Alors qu’en Turquie, les jeunes sont moins religieux que leurs parents, ils s’inquiètent aussi moins qu’eux d’une éventuelle menace que le religieux pourrait faire peser sur le sécularisme en Turquie, selon une étude de l’ONG ARI qui vient d’être rendue publique. Cette étude montre aussi que la confiance et l’intérêt que ces jeunes accordent à la politique reste faible.
Les leaders politiques turcs n’ont pas la confiance des 17-25 ans.
Bien qu’ils soient cinq sur dix à se déclarer « pieux », l’étude révèle qu’ils sont moins religieux que leurs parents. De plus, ceux qui ressentent les activités anti sécularistes comme une menace a baissé par rapport à la même étude menée en 1999. Pour tirer cette conclusion, le rapport d’ARI se base sur la baisse du nombre de jeunes qui estiment que la religion est une question personnelle devant rester absolument distincte du politique.
« Les adultes ont une conception bien établie de la question politique, alors que les jeunes sont moins préoccupés par la corrélation entre laicité et religion » estime Emre Erdogan, membre du mouvement ARI. Pourtant le pourcentage de ceux qui souhaitent l’application de la charia a baissé de 15 à 12%, mais « cela pourrait être une erreur de statistiques » estime Emre Erdogan.
Cette étude révèle aussi que les jeunes s’intéressent assez peu à la politique et n’ont pas confiance en ceux qui la font. Le Premier Ministre, Recep Tayyip Erdogan fait partie de ceux qui ont le plus perdu la confiance de la jeune génération.
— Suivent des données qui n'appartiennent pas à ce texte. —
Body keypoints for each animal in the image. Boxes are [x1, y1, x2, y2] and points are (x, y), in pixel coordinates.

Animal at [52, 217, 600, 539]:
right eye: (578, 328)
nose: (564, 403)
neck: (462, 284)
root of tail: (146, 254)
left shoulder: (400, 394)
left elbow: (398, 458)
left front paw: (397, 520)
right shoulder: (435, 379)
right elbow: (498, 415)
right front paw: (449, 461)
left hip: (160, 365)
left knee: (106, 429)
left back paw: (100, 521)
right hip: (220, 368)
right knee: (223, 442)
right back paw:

Ce sont cependant à Devlet Bahceli, le leader du Parti du Mouvement Nationaliste (MHP) et à Deniz Baykal, leader du Parti Républicain du Peuple (CHP) que les plus jeunes accordent le moins leur confiance. Leur « insatisfaction » vis-à-vis du système politique actuel se jauge à la notation qu’ils attribuent aux différents leaders politiques. Ils n’accordent que 5 points sur 10 à Erdogan, 3 à Bahceli et seulement 2 à Deniz Baykal.
« Les jeunes ne font confiance à personne » en conclut Emre Erdogan,« cette étude révèle un sentiment d’insécurité et un manque de confiance vis-à-vis de la présidence, du gouvernement, des municipalités et des partis politiques. L’armée, la police et la justice sont les institutions en lesquelles ils ont le plus confiance. »
Comme la confiance qu’ils accordent au système politique est faible, l’intérêt qu’ils portent à la politique l’est aussi, bien qu’il ait augmenté ces dernières années. En 1999 moins de 45% des jeunes s’y intéressaient. Ce taux est tombé à 34% en 2003 mais est remonté à 40% en 2008.
La moitié des jeunes se déclarent nationalistes selon cette étude qui révèle que 30% d’entre eux se situent à droite de l’échiquier politique, soit 3% de plus qu’en 2003.
Le pourcentage de jeunes impliqués dans le mouvement associatif est resté inchangé ces dix dernières années ; seuls 4% des jeunes sont membres d’une ONG.
Les jeunes voient l’avenir avec pessimisme.
Cette étude révèle aussi un vent de pessimisme chez les jeunes de Turquie 80% d’entre eux craignent en effet qu’une crise politique ou économique ne survienne au cours des douze prochains mois . Et même s’ils se disent satisfaits de leur vie actuelle, ils ne sont guère optimistes pour l’avenir.
Selon l’étude d’ARI, plus de la moitié des jeunes entre 17 et 25 ans souhaitent intégrer l’Union Européenne. Si un référendum se tenait aujourd’hui, ils seraient plus de 53% à voter en faveur de l’entrée de la Turquie dans l’UE. Mais avec 58% d’opinions favorables, le pourcentage d’adultes favorables à l’intégration est plus élevé, ce qui montre une moindre volonté des jeunes à rejoindre le bloc européen.
Quand on les interroge, 17% des jeunes gens disent envisager d’émigrer vers un pays de l’Union Européenne à cause du manque d’opportunités de faire des études ou de trouver un travail en Turquie. « Mais la plupart de ceux qui manifestent le souhait de partir pour améliorer leurs conditions de vie, n’ont aucune idée de ce qu’ils pourraient faire dans un pays de l’Union Européenne » souligne Emre Erdogan.
Il ressort de cette enquête qu’en Turquie les jeunes sont inquiets pour leur avenir. Ils se plaignent beaucoup de n’avoir aucune alternative.
Cette enquête, la troisième menée sur le sujet, a porté sur un échantillon de 804 jeunes de 15 villes différentes, dont Istanbul, Ankara, Izmir, Bursa, Trabzon, Samsun, Erzurum, Malatya et Gaziantep.